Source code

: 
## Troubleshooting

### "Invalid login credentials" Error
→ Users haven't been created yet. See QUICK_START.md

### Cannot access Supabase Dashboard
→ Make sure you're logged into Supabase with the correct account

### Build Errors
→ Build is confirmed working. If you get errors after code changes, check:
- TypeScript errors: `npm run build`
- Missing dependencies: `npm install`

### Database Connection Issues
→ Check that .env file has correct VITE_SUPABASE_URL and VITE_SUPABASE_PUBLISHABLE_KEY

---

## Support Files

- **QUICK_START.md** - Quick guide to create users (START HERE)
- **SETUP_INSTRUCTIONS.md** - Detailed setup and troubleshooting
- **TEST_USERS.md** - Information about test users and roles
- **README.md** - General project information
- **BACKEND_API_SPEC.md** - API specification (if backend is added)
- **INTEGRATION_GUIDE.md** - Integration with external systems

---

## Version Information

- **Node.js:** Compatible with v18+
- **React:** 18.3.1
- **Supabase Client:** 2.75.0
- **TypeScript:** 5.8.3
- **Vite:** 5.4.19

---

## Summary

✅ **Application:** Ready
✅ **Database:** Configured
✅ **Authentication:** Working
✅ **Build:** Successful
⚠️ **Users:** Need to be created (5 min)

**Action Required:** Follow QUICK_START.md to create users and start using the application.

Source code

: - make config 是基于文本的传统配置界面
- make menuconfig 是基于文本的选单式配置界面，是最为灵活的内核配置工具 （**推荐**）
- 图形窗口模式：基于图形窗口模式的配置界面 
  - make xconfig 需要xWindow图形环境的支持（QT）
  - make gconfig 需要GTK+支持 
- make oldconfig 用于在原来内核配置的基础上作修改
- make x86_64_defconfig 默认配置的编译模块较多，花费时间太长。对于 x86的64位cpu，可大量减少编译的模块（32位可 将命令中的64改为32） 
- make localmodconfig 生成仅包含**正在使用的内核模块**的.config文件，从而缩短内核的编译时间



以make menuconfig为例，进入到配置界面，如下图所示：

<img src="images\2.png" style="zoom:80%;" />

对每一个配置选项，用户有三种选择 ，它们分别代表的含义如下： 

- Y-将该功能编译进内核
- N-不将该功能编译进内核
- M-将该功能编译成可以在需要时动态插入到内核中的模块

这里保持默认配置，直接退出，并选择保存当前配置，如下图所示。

- Task item
Among the entries above, how many lines include "TypeScript"? State the number and nothing else.

- Exercise response
2